- Church: Church of England
- Diocese: Diocese of Newcastle
- In office: November 2020 to present

Orders
- Ordination: 2007 (deacon) 2008 (priest) by Peter Maurice

Personal details
- Born: Catherine Ann Sourbut 1967 (age 58–59)
- Denomination: Anglicanism
- Alma mater: University of Bath Sarum College

= Catherine Sourbut Groves =

British Anglican priest

Catherine Ann Sourbut Groves ( Sourbut; born 1967) is a British Anglican priest. Since November 2020, she has served as Archdeacon of Lindisfarne in the Church of England Diocese of Newcastle. She had previously worked in academia and administration at the University of Bath, and in parish ministry in the Diocese of Bath and Wells.

==Early life and education==
Born Catherine Ann Sourbut, she was brought up in Yorkshire, England. She studied modern languages at the University of Bath, graduating with a Bachelor of Arts (BA) degree in 1991. As part of her degree she spent a year abroad in Germany, and experienced the fall of the Berlin Wall. She then studied for a Master of Science (MSc) degree in social research, which she completed in 1993, and a Doctor of Philosophy (PhD) degree, which she completed in 1997. Her doctoral thesis was titled "Constructions of motherhood: representations and realities of women's experiences as mothers in the former GDR under state socialism and capitalism". She remained at the University of Bath to teach in the German section of the Department of European Studies & Modern Languages, before working as a research manager within the Department of Psychology and the School for Health from 2000 to 2007.

She trained for ordination with the Southern Theological Education and Training Scheme (STETS), and then with Sarum College after STETS merged into the college. She continued her studies in theology to complete a Master of Arts (MA) degree.

==Ordained ministry==
On 1 July 2007, Sourbut Groves was ordained as a deacon in the Church of England by Peter Maurice, Bishop of Taunton, during a service at Wells Cathedral. She was ordained as a priest the following year. She served her curacy in three rural village parishes in the Diocese of Bath and Wells between 2007 and 2011. She then moved to the benefice of the Church of St Barnabas, Bath and St Peter's Church, Englishcombe as priest-in-charge, before being made vicar of the same benefice in 2016. She was additionally appointed to the honorary position of prebendary of Wells Cathedral in 2019.

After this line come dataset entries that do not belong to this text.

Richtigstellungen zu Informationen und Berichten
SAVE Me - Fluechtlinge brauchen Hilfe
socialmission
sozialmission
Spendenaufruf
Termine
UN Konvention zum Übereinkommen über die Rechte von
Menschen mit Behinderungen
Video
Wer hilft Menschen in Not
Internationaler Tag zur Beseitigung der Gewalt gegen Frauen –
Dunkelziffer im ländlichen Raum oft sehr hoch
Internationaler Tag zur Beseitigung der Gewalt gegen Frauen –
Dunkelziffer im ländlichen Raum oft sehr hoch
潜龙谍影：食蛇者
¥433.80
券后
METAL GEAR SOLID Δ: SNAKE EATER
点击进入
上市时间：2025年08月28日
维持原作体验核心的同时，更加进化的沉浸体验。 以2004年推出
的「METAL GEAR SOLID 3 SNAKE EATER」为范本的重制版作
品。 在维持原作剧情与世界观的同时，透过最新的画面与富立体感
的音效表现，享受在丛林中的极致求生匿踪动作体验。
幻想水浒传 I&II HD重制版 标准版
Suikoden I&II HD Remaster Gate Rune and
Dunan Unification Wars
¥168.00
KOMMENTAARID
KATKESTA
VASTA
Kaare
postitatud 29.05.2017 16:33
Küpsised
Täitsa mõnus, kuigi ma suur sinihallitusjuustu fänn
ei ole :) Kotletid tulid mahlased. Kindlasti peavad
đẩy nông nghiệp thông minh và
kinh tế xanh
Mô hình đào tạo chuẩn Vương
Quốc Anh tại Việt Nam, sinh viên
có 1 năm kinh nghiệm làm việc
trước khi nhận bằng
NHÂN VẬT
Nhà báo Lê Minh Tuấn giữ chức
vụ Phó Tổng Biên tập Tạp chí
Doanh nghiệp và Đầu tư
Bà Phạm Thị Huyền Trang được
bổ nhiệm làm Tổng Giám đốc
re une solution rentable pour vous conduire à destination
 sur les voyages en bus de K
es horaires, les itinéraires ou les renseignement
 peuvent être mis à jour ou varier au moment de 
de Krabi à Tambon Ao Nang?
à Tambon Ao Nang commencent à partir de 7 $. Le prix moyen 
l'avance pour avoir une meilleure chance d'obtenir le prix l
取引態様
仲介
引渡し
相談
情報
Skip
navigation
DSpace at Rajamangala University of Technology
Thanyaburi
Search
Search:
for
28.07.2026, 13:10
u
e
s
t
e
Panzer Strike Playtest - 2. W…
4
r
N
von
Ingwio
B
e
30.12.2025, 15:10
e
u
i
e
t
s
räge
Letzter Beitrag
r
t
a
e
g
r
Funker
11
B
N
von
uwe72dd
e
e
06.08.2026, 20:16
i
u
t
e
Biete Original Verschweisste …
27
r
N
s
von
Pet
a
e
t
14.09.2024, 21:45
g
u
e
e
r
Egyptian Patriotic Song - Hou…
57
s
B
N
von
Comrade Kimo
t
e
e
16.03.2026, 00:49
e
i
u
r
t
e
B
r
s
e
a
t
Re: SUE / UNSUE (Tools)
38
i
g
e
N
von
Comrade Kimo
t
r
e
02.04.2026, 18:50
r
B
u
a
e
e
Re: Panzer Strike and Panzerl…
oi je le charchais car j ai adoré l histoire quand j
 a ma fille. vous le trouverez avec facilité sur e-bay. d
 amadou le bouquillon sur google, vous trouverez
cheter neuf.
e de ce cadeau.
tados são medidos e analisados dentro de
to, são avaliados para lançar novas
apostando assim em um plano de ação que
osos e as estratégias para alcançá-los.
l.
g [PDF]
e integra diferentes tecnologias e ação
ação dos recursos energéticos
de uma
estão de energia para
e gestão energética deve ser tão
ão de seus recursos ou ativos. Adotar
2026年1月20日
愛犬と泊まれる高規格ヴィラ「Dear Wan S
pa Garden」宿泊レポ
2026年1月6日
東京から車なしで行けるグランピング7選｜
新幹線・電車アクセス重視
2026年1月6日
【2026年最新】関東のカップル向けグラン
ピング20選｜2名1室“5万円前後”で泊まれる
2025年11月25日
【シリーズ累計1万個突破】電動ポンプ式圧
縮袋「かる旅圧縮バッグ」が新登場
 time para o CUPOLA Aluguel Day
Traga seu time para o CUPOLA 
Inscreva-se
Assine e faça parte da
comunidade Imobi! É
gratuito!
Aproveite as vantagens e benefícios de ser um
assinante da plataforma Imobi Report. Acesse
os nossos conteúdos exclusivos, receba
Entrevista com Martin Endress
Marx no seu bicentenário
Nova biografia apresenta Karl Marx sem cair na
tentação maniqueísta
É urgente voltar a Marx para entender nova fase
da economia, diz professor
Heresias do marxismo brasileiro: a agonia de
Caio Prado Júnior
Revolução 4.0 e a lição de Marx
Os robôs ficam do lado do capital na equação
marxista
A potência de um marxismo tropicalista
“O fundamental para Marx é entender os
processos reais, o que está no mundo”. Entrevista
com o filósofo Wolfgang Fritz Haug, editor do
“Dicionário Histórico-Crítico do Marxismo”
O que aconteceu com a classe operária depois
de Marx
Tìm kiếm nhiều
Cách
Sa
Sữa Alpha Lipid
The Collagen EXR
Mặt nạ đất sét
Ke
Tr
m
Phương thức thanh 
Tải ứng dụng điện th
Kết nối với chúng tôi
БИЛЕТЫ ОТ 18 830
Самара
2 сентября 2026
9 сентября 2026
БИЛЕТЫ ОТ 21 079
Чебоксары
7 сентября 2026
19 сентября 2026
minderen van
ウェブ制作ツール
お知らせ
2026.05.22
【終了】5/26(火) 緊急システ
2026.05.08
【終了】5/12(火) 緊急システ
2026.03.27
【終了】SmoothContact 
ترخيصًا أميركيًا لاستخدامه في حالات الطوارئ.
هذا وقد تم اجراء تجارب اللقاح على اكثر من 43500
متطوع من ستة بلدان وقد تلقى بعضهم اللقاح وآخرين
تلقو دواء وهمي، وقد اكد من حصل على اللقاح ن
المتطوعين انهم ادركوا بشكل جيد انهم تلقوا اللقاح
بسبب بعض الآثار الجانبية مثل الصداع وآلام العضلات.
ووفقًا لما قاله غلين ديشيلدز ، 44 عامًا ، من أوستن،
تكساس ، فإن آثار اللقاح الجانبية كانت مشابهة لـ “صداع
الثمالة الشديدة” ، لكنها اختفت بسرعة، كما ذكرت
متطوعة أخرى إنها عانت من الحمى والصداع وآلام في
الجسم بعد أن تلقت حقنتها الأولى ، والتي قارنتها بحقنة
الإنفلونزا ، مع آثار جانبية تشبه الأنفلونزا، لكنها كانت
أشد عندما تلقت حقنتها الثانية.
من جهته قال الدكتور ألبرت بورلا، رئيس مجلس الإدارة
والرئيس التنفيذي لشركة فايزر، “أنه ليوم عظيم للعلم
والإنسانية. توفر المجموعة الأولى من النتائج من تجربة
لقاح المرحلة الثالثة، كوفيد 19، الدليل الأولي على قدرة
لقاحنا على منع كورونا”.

In August 2020, it was announced that she would be the next Archdeacon of Lindisfarne in the Diocese of Newcastle. She was collated as archdeacon during a service on 14 November 2020; this service occurred online, as a Zoom meeting, due to a national lockdown caused by the COVID-19 pandemic. She also has a diocese-wide leading role relating to rural parish ministry.

==Personal life==
Sourbut Groves is married to Mike Groves. They have two children.